Book Review
So happy to have read Laura Moriarty’s “The Chaperone.” This story begins in 1922 as Cora Kaufmann, a Wichita, Kansas thirty-six year old joins Louise Brooks, a teen protege, on a trip to New York city to attend a summer dance workshop. This teen will become Louise Brooks, the silent film star of her time in a story line that continues well into the 1980s.
In reading it quickly became evident that this fictionalized account of Louise Brook’s ascent to stardom is as much the story of the chaperone opening herself up to freedoms in her own life as it is about the younger woman defying tradition.
In a separate story line we learn Cora is prompted to travel with Louise because she is searching for answers to her own early years.
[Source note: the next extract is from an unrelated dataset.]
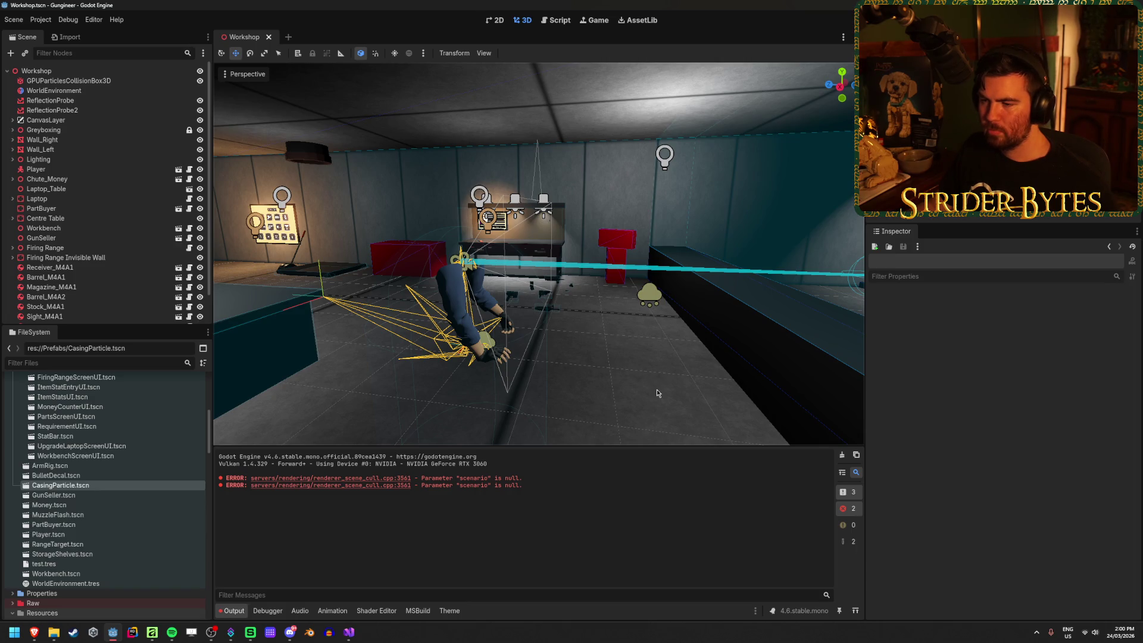
pyautogui.moveTo(657, 393); pyautogui.dragTo(684, 394)
pyautogui.press('alt+Tab')
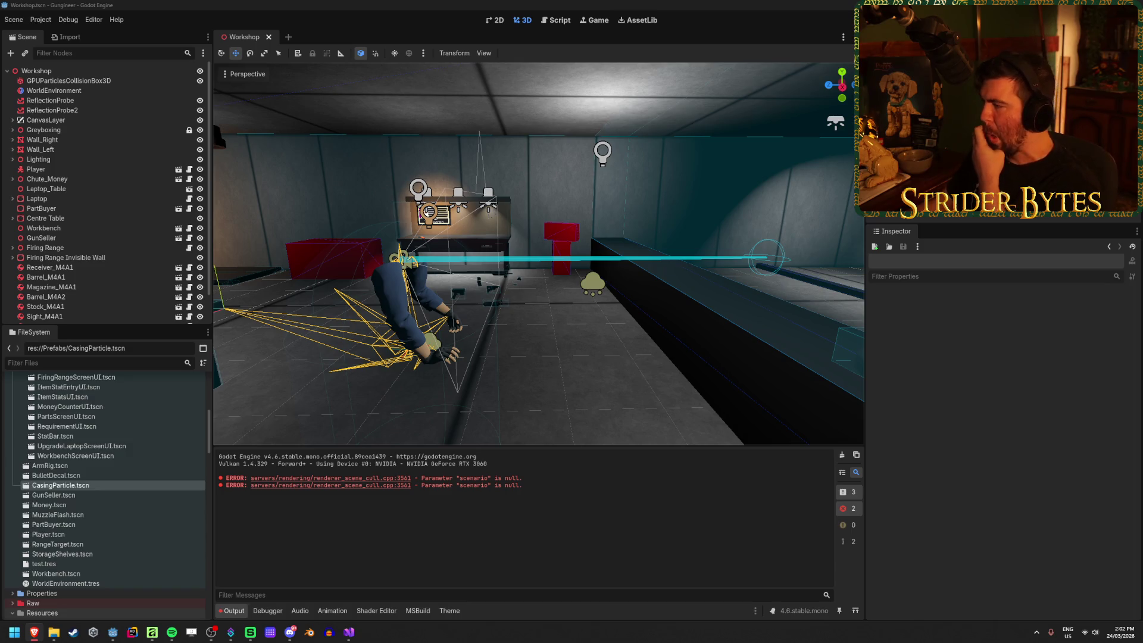
pyautogui.press('alt+Tab')
pyautogui.doubleClick(48, 534)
She wants to visit the Catholic orphanage from whence she came. Thus her personal journey of discovery and Louise’s rather rebellious dance with liberation and decorum clash with the changing cultural virtues of the times. I was totally invested in the characters long before reaching the midway point in the book. Why did Cora’s husband agree to allow her to travel with this teen; and was Louise’s talent the primary reason her mother permitted her to travel to NY.
Moriarty does a fine job contextualizing the turn of the century in a way that helped me identify with this period of change in the country’s history. It also helped me think about what is constant whenever one faces change in their own life.
I was compensated for this review by Blogher but the opinions contained herein are my own.